Task prompt
Reproduce every line of text in the records below verbatim, leaving out the pictures.

━━━━━ Data for this task

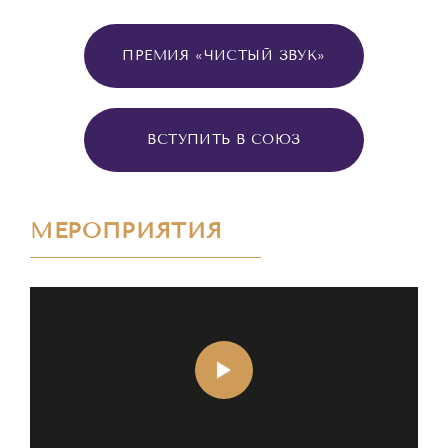
ПРЕМИЯ «ЧИСТЫЙ ЗВУК»
ВСТУПИТЬ В СОЮЗ
МЕРОПРИЯТИЯ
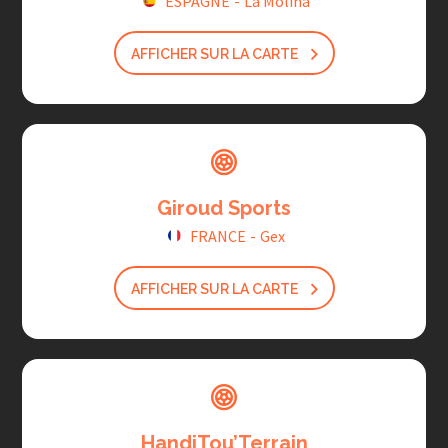
ESPAGNE
-
La Molina
AFFICHER SUR LA CARTE
Giroud Sports
FRANCE
-
Gex
AFFICHER SUR LA CARTE
HandiTou’Terrain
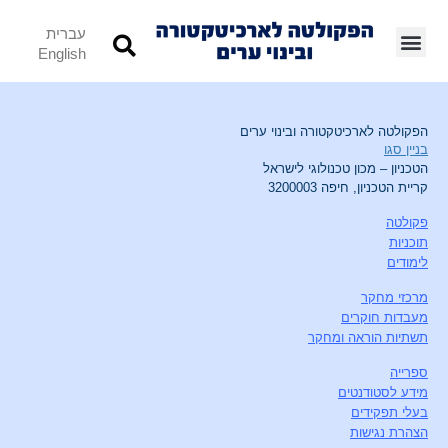
עברית
English
הפקולטה לארכיטקטורה ובינוי ערים
בניין סגו
הטכניון – מכון טכנולוגי לישראל
קריית הטכניון, חיפה 3200003
פקולטה
תוכניות
לימודים
מרכזי מחקר
מעבדות חוקרים
תשתיות הוראה ומחקר
ספרייה
מידע לסטודנטים
בעלי תפקידים
הצהרת נגישות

━━━━━━━━━━

Exercise solution
ПРЕМИЯ «ЧИСТЫЙ ЗВУК»
ВСТУПИТЬ В СОЮЗ
МЕРОПРИЯТИЯ
ESPAGNE
-
La Molina
AFFICHER SUR LA CARTE
Giroud Sports
FRANCE
-
Gex
AFFICHER SUR LA CARTE
HandiTou’Terrain
עברית
English
הפקולטה לארכיטקטורה ובינוי ערים
בניין סגו
הטכניון – מכון טכנולוגי לישראל
קריית הטכניון, חיפה 3200003
פקולטה
תוכניות
לימודים
מרכזי מחקר
מעבדות חוקרים
תשתיות הוראה ומחקר
ספרייה
מידע לסטודנטים
בעלי תפקידים
הצהרת נגישות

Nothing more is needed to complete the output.